A queixa foi submetida ao Ministério Público, e nela o partido alega que o activista “difundiu acusações falsas e irresponsáveis” ao insinuar que Forquilha estaria envolvido em práticas ilícitas associadas ao referido montante, que teria sido desviado de fundos públicos. O caso em causa ganhou ampla cobertura mediática e polarizou a opinião pública nos últimos meses.
O caso dos 219 milhões: um dossiê encerrado?
O “caso 219 milhões” refere-se à alegada má gestão ou desvio de fundos públicos no contexto de contratos públicos e transferências de verbas cujo destino final foi considerado pouco claro. A Procuradoria-Geral da República havia anunciado a abertura de investigações, que culminaram com a intervenção do GCCC.

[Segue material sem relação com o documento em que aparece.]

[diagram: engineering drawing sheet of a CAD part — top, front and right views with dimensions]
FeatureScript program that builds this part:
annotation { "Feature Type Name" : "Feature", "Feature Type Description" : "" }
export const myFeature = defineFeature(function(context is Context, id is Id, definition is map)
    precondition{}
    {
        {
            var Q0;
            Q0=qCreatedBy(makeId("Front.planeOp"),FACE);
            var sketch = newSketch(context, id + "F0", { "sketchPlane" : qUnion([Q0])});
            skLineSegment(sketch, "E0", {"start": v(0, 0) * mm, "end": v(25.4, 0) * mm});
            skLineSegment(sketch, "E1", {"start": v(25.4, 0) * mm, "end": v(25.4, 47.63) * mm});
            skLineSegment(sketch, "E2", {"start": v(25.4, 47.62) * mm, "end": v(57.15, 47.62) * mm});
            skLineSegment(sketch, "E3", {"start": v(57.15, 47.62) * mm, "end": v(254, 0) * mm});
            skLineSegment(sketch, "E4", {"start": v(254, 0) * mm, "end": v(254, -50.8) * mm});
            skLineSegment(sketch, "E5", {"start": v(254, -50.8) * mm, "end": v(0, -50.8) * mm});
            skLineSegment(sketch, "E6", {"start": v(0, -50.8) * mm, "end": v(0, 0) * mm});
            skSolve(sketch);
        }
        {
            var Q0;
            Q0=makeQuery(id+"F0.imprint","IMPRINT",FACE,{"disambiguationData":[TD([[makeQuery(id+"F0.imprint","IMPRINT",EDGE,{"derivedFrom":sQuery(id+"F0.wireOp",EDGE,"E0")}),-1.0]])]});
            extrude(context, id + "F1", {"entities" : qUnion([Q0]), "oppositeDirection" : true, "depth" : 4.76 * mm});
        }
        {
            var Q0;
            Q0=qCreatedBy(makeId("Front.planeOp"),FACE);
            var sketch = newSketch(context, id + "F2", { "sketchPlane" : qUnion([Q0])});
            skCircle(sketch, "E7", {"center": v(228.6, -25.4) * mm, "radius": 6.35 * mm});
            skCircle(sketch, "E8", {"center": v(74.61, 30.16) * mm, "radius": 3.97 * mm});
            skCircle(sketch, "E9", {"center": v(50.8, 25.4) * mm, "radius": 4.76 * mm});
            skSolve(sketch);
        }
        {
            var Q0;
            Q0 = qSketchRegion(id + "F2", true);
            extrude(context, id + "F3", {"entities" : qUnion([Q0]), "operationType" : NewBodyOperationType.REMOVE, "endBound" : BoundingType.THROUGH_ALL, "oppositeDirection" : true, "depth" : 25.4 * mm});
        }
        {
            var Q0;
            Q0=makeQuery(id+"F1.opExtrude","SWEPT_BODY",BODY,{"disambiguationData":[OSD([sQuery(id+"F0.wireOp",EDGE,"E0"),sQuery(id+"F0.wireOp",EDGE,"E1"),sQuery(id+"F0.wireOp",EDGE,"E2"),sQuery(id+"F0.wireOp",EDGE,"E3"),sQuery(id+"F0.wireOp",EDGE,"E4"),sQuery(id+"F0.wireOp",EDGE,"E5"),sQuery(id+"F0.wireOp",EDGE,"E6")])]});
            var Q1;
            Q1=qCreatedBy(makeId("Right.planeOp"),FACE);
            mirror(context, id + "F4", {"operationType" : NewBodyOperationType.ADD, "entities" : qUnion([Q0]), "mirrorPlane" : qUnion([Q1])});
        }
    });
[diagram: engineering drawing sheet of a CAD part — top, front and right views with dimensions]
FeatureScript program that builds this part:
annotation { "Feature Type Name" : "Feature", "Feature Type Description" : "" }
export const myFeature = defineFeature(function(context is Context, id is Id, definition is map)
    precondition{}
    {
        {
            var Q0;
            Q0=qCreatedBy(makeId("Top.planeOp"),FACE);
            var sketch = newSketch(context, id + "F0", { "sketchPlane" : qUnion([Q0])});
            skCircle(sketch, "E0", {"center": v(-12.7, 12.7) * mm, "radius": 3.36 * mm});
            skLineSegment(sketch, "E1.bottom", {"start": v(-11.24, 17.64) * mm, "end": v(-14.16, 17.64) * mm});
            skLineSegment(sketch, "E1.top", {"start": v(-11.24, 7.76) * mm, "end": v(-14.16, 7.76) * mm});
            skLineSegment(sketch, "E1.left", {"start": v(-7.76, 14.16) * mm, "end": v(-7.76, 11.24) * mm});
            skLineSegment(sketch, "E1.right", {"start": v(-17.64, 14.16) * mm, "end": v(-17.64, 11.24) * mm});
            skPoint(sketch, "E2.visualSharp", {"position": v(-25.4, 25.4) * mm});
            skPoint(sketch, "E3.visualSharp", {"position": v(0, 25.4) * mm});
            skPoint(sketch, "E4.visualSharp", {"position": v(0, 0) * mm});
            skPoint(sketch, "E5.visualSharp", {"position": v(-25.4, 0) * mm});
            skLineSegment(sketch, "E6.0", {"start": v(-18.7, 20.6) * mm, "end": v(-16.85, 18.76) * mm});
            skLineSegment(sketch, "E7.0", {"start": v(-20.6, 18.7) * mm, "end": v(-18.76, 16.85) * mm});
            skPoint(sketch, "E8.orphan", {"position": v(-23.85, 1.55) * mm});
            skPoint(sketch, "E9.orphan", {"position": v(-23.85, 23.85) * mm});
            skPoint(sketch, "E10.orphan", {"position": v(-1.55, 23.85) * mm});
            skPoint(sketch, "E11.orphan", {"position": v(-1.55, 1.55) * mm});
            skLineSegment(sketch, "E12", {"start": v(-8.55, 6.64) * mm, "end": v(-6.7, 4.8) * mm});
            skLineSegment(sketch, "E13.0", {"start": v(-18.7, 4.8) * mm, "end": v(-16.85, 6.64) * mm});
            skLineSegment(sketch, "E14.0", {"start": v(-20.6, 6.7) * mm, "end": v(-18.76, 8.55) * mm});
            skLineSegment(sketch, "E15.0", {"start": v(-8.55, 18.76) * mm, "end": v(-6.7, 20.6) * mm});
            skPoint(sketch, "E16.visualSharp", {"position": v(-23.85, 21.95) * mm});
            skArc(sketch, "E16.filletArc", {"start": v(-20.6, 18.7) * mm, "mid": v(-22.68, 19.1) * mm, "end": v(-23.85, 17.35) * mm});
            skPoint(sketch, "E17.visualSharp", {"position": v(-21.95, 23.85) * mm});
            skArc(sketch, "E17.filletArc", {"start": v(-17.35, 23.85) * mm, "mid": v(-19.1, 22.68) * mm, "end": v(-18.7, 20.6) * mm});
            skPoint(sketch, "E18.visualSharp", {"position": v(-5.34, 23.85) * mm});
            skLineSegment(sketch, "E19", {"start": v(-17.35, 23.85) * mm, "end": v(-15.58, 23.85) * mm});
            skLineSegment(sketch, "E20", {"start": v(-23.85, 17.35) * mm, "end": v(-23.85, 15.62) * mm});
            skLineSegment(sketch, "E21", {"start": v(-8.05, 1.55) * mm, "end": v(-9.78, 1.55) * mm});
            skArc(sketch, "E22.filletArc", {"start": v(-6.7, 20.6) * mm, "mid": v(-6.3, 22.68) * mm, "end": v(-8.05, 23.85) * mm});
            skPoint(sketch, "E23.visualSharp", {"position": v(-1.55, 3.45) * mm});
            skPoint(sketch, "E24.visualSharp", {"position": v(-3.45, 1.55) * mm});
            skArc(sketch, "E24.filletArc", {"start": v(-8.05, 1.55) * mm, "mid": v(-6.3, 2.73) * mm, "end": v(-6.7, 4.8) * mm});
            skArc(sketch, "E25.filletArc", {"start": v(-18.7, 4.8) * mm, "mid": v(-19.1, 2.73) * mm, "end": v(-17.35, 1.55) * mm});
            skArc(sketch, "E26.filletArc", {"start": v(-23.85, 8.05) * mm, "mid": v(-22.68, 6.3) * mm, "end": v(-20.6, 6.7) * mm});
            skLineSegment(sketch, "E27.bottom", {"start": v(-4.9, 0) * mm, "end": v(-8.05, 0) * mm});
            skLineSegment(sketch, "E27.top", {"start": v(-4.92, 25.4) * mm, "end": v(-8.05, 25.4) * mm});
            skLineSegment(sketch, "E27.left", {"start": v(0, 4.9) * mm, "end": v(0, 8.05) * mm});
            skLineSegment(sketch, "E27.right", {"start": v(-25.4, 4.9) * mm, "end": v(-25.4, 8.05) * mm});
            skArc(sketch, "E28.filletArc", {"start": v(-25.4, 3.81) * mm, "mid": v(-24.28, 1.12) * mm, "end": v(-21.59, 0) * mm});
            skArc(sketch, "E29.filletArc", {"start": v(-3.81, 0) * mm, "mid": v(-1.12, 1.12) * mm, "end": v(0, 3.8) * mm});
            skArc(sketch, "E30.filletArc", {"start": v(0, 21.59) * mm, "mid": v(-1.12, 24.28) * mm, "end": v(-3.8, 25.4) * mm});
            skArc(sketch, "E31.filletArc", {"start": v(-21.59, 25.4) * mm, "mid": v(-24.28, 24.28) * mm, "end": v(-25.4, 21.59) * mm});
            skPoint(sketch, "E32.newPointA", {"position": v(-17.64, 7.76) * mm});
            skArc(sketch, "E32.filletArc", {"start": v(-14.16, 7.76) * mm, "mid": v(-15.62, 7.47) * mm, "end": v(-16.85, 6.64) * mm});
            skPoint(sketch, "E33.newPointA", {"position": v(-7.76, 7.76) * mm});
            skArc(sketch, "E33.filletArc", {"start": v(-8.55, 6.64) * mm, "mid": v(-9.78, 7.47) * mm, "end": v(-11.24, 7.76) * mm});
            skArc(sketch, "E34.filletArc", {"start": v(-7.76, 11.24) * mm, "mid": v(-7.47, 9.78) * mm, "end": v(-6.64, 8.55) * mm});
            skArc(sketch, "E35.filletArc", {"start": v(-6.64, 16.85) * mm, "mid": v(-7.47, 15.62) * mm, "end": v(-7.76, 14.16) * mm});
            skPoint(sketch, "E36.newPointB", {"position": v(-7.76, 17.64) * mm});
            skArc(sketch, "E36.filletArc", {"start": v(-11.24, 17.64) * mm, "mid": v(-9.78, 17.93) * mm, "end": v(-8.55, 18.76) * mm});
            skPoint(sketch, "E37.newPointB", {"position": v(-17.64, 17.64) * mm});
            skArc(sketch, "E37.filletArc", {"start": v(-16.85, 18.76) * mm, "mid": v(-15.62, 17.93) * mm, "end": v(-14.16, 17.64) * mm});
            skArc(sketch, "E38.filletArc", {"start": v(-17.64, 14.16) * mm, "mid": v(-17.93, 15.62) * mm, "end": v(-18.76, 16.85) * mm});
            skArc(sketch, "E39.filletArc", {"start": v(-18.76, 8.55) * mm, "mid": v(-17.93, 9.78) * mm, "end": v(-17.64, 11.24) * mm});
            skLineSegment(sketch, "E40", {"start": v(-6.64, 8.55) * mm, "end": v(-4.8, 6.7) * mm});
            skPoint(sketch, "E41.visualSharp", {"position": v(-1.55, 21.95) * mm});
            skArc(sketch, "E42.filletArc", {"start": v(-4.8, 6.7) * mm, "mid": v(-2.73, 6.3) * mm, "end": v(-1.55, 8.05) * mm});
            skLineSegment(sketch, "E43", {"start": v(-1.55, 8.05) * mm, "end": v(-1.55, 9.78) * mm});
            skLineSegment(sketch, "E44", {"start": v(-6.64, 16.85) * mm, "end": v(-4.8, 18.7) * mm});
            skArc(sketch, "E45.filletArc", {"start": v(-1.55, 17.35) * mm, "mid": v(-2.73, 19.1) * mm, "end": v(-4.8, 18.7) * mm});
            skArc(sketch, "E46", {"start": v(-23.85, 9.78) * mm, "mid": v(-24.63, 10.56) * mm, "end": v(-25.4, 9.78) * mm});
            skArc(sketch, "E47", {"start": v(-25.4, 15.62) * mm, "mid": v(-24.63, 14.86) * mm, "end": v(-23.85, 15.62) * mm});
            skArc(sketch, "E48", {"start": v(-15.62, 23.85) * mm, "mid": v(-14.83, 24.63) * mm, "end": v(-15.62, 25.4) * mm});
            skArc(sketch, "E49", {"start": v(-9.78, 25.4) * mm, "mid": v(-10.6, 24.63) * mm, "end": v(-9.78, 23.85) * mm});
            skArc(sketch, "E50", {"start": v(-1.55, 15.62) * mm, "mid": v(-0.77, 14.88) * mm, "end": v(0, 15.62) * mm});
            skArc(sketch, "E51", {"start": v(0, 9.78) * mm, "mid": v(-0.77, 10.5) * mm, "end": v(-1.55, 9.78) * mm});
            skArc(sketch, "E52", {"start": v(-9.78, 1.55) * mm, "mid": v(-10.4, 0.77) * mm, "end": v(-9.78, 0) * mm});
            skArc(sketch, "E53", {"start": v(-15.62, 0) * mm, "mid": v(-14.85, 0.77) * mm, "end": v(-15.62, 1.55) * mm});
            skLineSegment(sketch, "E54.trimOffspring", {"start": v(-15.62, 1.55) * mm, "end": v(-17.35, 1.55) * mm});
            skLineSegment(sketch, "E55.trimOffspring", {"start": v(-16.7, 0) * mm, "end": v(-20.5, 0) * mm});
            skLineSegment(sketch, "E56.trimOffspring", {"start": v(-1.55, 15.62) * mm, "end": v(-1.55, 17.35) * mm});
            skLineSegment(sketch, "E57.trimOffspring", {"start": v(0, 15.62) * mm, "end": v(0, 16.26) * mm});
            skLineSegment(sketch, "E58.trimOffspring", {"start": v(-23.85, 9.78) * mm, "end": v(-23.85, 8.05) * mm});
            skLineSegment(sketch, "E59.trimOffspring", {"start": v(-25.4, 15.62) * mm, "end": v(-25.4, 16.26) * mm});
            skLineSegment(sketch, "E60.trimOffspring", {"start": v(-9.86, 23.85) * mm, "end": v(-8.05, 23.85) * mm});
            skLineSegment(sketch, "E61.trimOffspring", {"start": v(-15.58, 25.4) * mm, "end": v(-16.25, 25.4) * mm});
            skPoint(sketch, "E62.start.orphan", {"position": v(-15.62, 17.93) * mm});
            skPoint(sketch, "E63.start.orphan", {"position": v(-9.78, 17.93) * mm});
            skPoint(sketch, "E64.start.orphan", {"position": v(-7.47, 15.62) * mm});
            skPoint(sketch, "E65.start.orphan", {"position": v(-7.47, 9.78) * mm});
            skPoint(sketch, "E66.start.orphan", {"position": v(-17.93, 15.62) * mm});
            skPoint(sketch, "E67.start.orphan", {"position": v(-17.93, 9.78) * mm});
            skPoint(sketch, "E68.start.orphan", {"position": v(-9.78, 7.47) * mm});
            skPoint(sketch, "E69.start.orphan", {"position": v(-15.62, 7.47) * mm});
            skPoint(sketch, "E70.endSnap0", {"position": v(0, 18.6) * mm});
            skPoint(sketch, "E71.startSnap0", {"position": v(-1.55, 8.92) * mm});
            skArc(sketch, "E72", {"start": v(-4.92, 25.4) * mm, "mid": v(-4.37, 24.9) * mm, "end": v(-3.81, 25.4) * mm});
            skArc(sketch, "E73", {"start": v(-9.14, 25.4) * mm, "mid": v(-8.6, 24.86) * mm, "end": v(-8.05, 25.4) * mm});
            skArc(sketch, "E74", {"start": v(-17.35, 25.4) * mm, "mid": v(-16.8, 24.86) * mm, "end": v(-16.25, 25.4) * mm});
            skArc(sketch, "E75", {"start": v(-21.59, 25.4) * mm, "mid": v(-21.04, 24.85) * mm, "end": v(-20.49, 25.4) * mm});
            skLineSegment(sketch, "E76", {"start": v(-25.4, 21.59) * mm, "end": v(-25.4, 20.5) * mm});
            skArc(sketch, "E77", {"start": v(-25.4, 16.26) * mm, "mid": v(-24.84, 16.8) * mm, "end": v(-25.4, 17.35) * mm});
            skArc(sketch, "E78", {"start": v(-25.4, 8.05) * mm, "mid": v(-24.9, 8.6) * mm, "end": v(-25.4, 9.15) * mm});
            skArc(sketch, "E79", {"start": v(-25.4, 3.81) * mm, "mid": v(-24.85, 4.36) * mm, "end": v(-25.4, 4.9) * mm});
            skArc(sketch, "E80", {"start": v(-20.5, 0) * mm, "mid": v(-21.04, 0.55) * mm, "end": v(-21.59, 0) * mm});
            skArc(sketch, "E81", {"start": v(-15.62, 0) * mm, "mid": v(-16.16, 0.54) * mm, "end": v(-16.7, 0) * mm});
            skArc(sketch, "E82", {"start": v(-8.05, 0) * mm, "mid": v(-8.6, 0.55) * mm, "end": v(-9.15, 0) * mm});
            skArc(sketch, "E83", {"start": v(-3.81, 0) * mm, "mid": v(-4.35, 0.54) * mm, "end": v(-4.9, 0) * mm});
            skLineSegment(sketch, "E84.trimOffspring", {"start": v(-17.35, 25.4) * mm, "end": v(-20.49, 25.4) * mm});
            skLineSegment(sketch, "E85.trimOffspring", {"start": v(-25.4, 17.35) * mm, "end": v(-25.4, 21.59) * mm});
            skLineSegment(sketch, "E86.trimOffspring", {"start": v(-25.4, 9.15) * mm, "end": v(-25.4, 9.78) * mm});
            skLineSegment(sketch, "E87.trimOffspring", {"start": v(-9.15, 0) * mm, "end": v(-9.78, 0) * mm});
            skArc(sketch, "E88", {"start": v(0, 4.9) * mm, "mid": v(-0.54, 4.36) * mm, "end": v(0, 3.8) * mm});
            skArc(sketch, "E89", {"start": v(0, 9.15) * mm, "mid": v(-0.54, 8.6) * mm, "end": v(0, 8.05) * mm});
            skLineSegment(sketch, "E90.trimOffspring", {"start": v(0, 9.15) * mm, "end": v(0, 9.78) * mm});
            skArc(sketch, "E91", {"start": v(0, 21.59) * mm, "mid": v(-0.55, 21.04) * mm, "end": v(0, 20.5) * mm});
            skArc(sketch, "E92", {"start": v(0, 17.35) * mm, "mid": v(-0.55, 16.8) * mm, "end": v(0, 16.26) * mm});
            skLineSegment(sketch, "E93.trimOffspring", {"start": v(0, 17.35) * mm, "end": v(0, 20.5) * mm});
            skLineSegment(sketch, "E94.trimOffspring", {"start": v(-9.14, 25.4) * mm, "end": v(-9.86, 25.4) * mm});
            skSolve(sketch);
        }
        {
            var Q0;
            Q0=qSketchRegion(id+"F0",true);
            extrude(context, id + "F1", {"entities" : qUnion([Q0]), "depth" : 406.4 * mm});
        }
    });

Na passada semana, o GCCC emitiu uma nota a declarar o arquivamento do processo, por considerar que “não havia matéria criminal suficiente que justificasse o prosseguimento da investigação” e que os indícios recolhidos não sustentavam as acusações de desvio de fundos. A decisão foi recebida com surpresa por vários sectores da sociedade civil, incluindo activistas, académicos e figuras da oposição, que criticaram a falta de transparência no processo.
As declarações de Nuvunga e a resposta do PODEMOS
Adriano Nuvunga, conhecido pelas suas intervenções contundentes contra a corrupção e impunidade no país, foi um dos críticos mais vocais do arquivamento. Em entrevistas a órgãos de comunicação social e nas redes sociais, Nuvunga sugeriu que o arquivamento do processo poderia estar a proteger figuras politicamente expostas e reiterou que o caso carece de um esclarecimento mais profundo e imparcial.
Foi neste contexto que, segundo o PODEMOS, Nuvunga terá feito afirmações que “ultrapassaram os limites da liberdade de expressão”, ao colocar directamente em causa a integridade de Albino Forquilha. O partido considera que tais declarações configuram “um ataque gratuito à honra pessoal do seu líder e uma tentativa deliberada de descredibilizar o partido”.
Em conferência de imprensa realizada esta segunda-feira, o porta-voz do PODEMOS afirmou que “ninguém está acima da lei, nem mesmo quem se apresenta como defensor dos direitos humanos” e reiterou que a queixa-crime visa “restabelecer a verdade e proteger a dignidade” de Forquilha. “Respeitamos a liberdade de expressão, mas ela não pode ser confundida com libertinagem ou campanha de difamação,” acrescentou.
Reacções divididas na sociedade civil
A acção judicial movida contra Nuvunga gerou reações mistas. Organizações da sociedade civil e defensores dos direitos humanos expressaram preocupação com o que consideram uma tentativa de intimidação e silenciamento de vozes críticas. “É inaceitável que se usem processos judiciais como forma de coagir activistas que exigem transparência,” declarou uma representante da Plataforma de Observação da Cidadania Activa.
Por outro lado, alguns analistas políticos alertam para os riscos de politização da justiça e defendem que tanto os acusadores quanto os acusados devem responder pelos seus actos com base em factos e provas concretas, evitando alimentar discursos de confronto.
Até ao momento, Adriano Nuvunga ainda não se pronunciou publicamente sobre a queixa-crime, embora fontes próximas ao activista indiquem que a sua defesa será feita “com base na Constituição e na liberdade de expressão consagrada na legislação moçambicana”.
Um ambiente político em tensão
Este episódio surge num momento delicado do ambiente político nacional, marcado por acusações cruzadas entre partidos, denúncias de má gestão de fundos públicos e crescente pressão da sociedade civil por reformas profundas no sistema judicial e político.
Com as eleições gerais previstas para o final do próximo ano, analistas observam que a crescente judicialização de disputas políticas pode ser um sinal de endurecimento das estratégias partidárias. A forma como este processo será conduzido poderá servir como um termómetro da independência das instituições judiciárias e do respeito às liberdades fundamentais no país.
Enquanto isso, os olhos estão voltados para os próximos passos do Ministério Público e para o posicionamento de Adriano Nuvunga, que deverá definir o rumo deste caso que, mais do que jurídico, já assume contornos claramente políticos.